Dalle radici verso il cielo
di Piero Tucceri
Sono nato in un paese di montagna. Per questo, quando posso, mosso da un ancestrale richiamo, torno su quei monti. Allora torno sui miei monti. Allora torno sui monti che mi hanno visto crescere e dei quali mi incantano le possenti rocce che si slanciano verso il cielo, quasi a voler sondare la profondità dell’universo e le cui forme sollecitano la mia fantasia fino a prospettarmi gli scenari più suggestivi. Così scopro anfratti che potrebbero ospitare intere colonie di animali, ma che sono tristemente vuoti a causa del disordinato incedere della modernità. Sono sicuro che chiunque resterebbe sbalordito di fronte a queste meraviglie della natura.

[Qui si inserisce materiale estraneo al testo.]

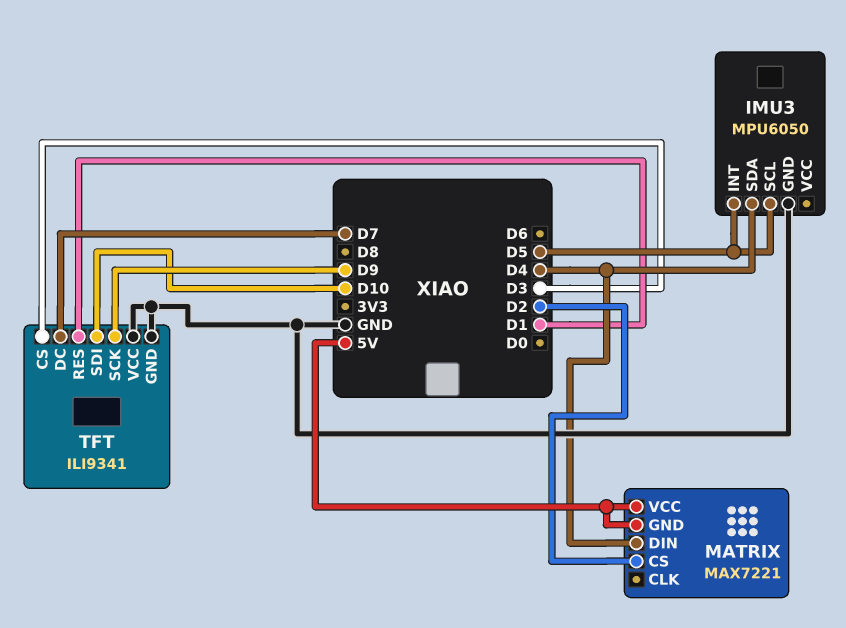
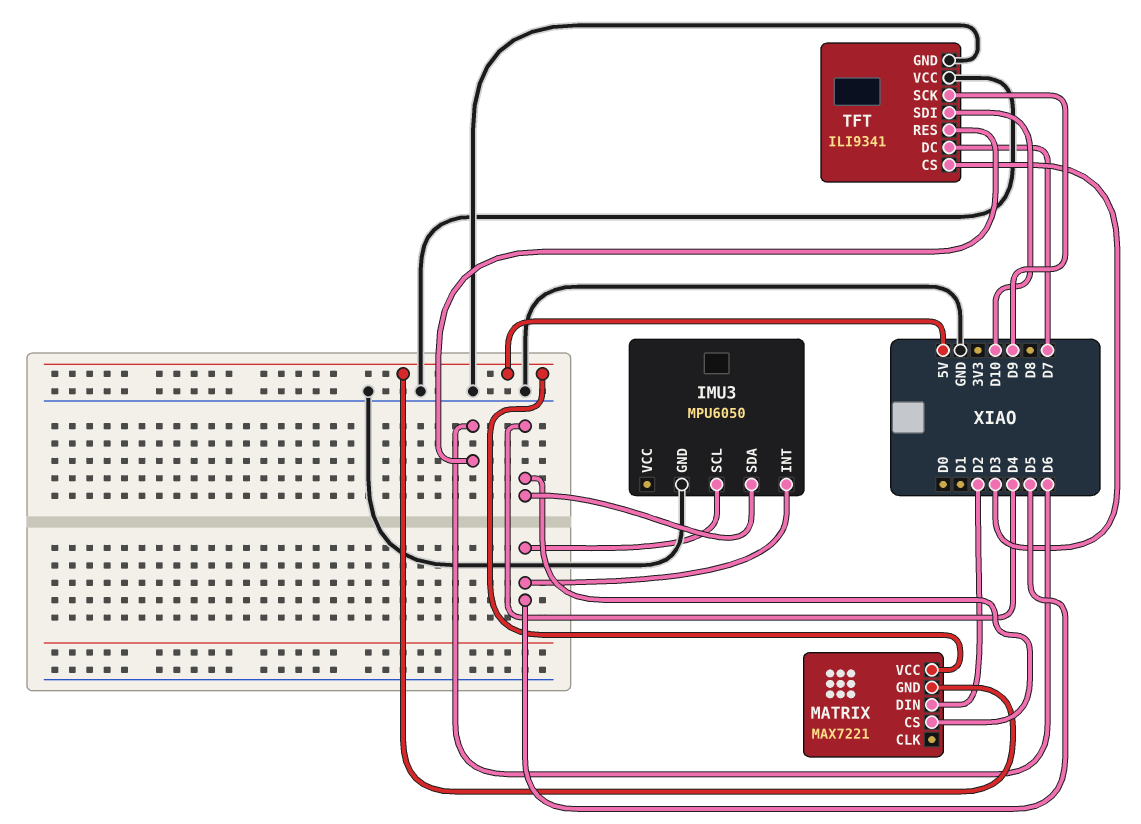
MATRIX pin CS: D2 -> D4
MATRIX pin DIN: D4 -> D2
TFT pin RES: D1 -> D6

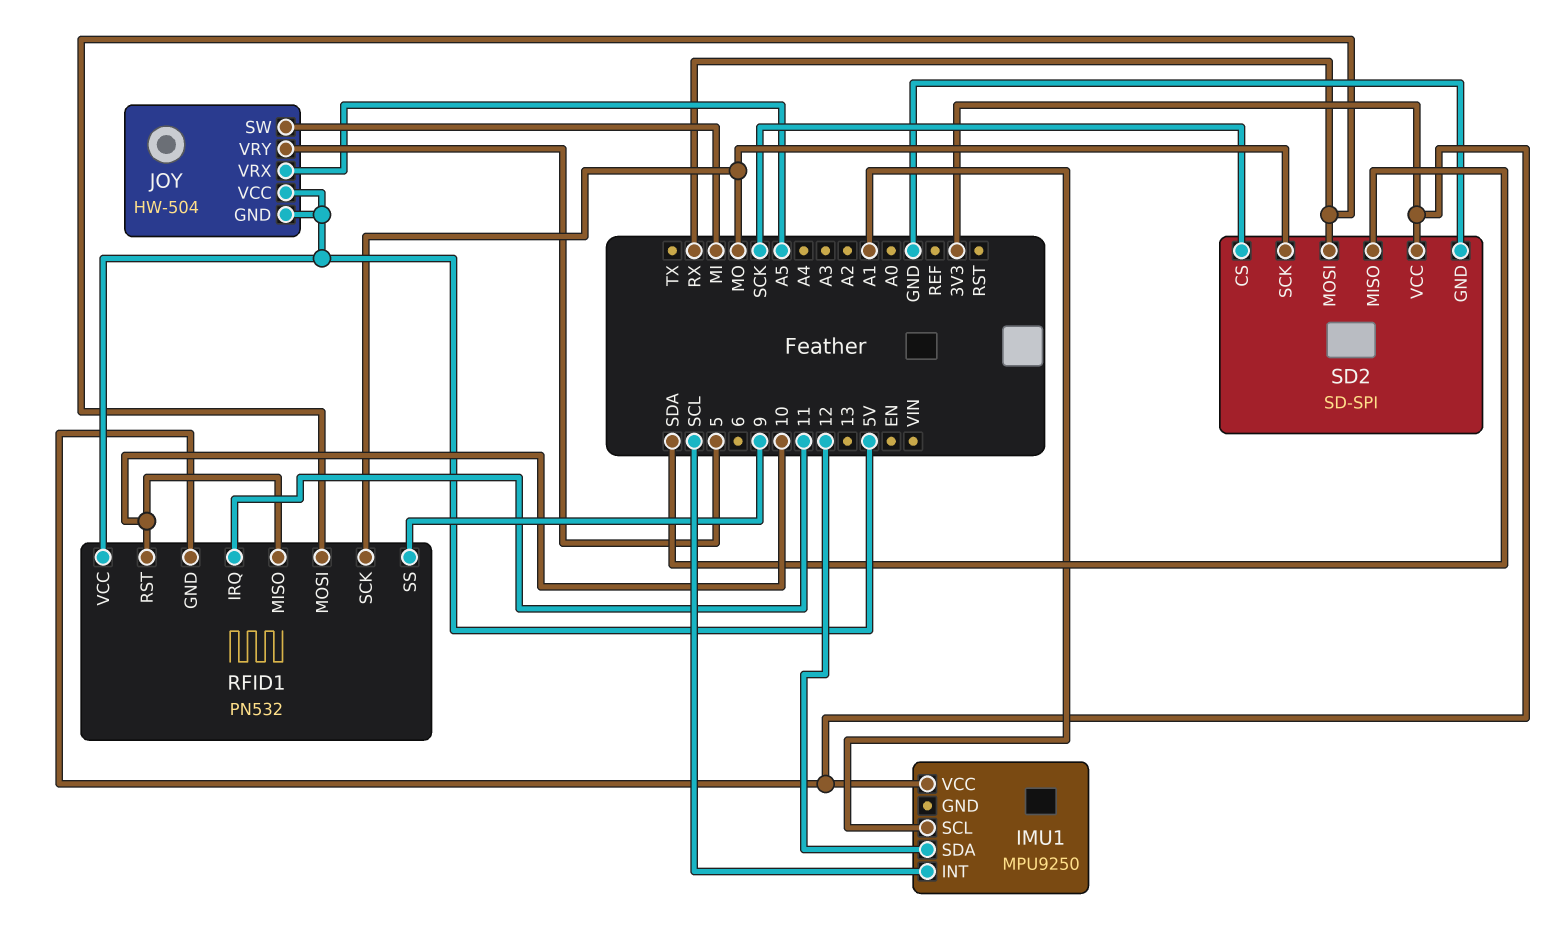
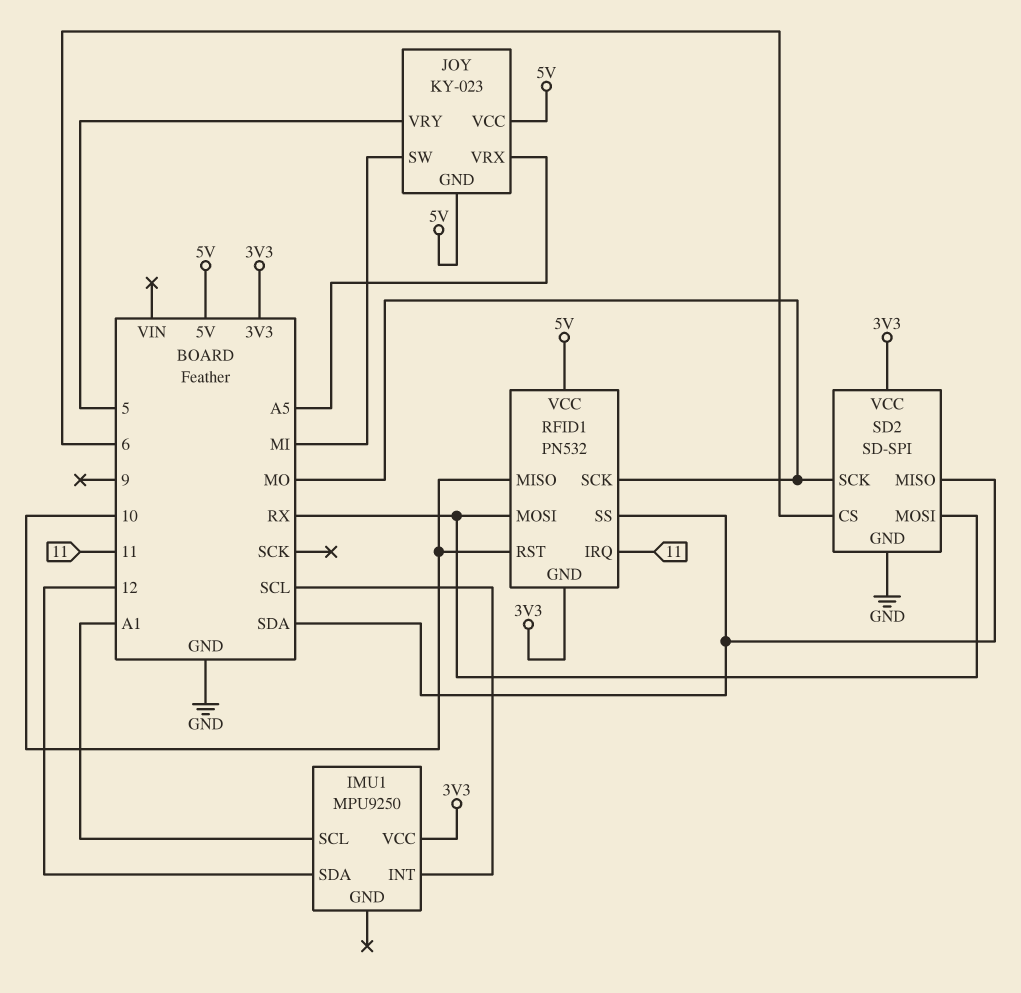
JOY: HW-504 -> KY-023
RFID1 pin SS: 9 -> SDA
SD2 pin CS: SCK -> 6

Da ragazzo mi recavo spesso in quei luoghi. Lo facevo obbedendo a un misterioso e profondo richiamo, oltre che per cogliere il timo e altre erbe che poi ammiravo estasiato. Avendo fra le mani i semi di piante ed erbe, scorgevo in essi il vigore delle piantine che avrebbero generato. Mi incuriosiva in particolare la mole di informazioni custodite dentro quei piccoli involucri. Tutto mi appariva incredibile. Avevo in mano qualcosa di piccolo e apparentemente inerte che attendeva però un “grande” futuro. In quei semi sentivo che c’era tutto: il passato, il presente e il futuro di quelle meraviglie della natura. Per me si trattava di un gioco fantastico: era un gioco che stimolava la mia fantasia, la mia capacità di sognare e di vedere il domani, partendo da un apparentemente insignificante seme. Vedevo così quei piccoli contenitori schiudersi per lasciare il posto a tante piantine. Tante piantine che si sarebbero nutrite e presentate nel rispetto delle forme delle piante originarie. Quelle piantine avrebbero poi avuto bisogno di essere aiutate a crescere e sarebbero state soggette a spezzarsi o a perdere qualche rametto. Alla fine, però, esse sarebbero esplose in tutta la loro magnificenza.

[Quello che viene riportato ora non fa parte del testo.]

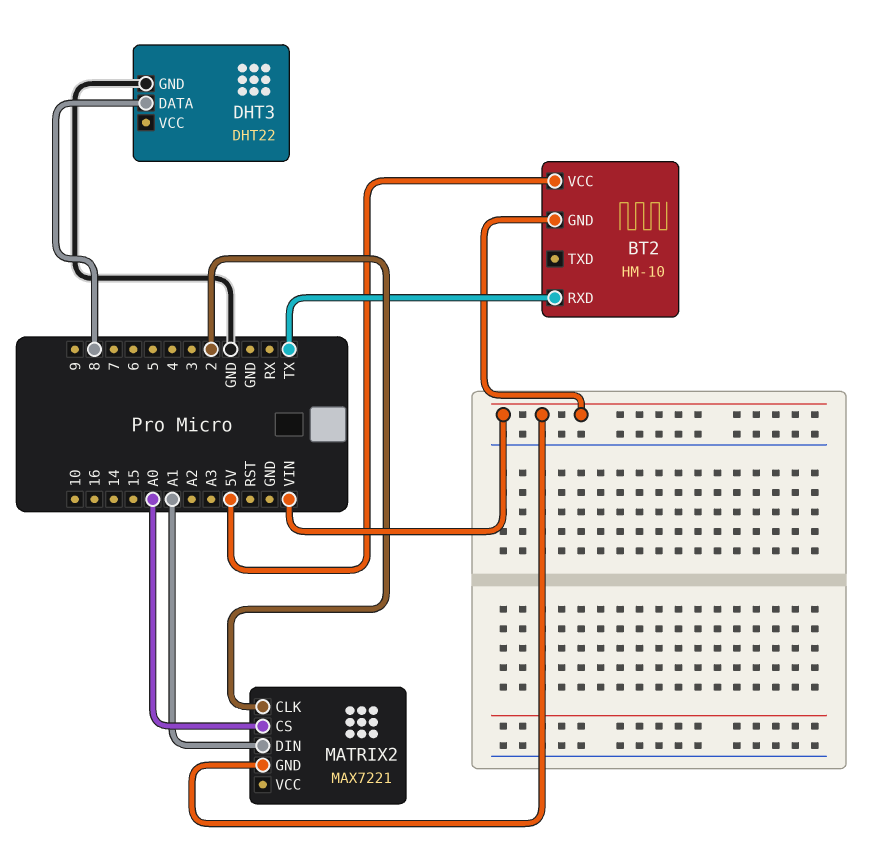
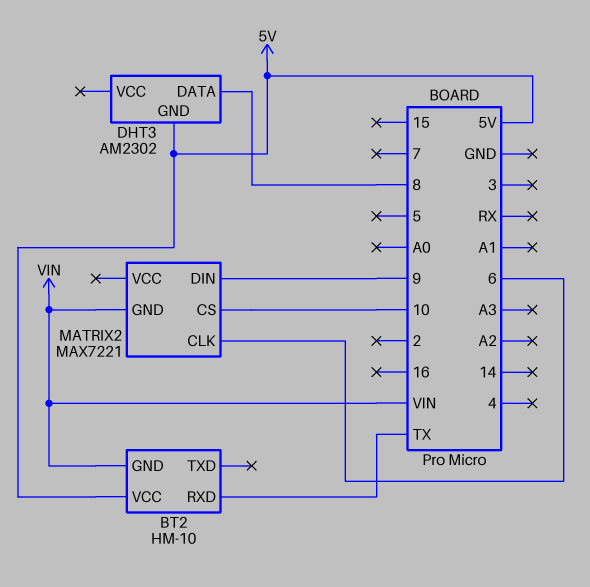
DHT3: DHT22 -> AM2302
DHT3 pin GND: GND -> 5V
MATRIX2 pin CLK: 2 -> 6
MATRIX2 pin CS: A0 -> 10
MATRIX2 pin DIN: A1 -> 9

Altre volte mi capitava di inciampare in qualche radice affiorante sul terreno. Anche allora mi fermavo a riflettere. La circostanza mi suggeriva che esse, le radici, consentano alle piante di non essere sradicate dal vento. Questa importante componente della pianta, non si vede. Essa è nascosta sotto la terra. Mentre essa affonda sempre più profondamente nel terreno, la pianta si erge sempre più verso il cielo. Proprio come fanno le nostre esistenze. Le nostre radici sono il nostro passato: sono la nostra memoria personale, familiare e sociale. Anche noi, come le piante, ci orientiamo verso l’alto: verso uno sconosciuto e anelato futuro. Questo non ci rende la vita più facile, così come non ci fa diventare ricchi e famosi. Serve soltanto a ricordarci le nostre origini. La nostra vera natura. Quella più profonda. La quale sa concederci la necessaria consapevolezza per farci toccare il cielo dell’esperienza soggettiva, restando sempre con i piedi ben fermi per terra. Non a caso, oggi siamo quel che in precedenza abbiamo cominciato a essere. Noi siamo le persone che ci hanno amato, le esperienze che abbiamo vissuto, e tanto altro ancora. Tutto questo appartiene alle nostre “radici” e serve ad alimentare il nostro slancio verso quel cielo nel quale si specchierà il nostro futuro.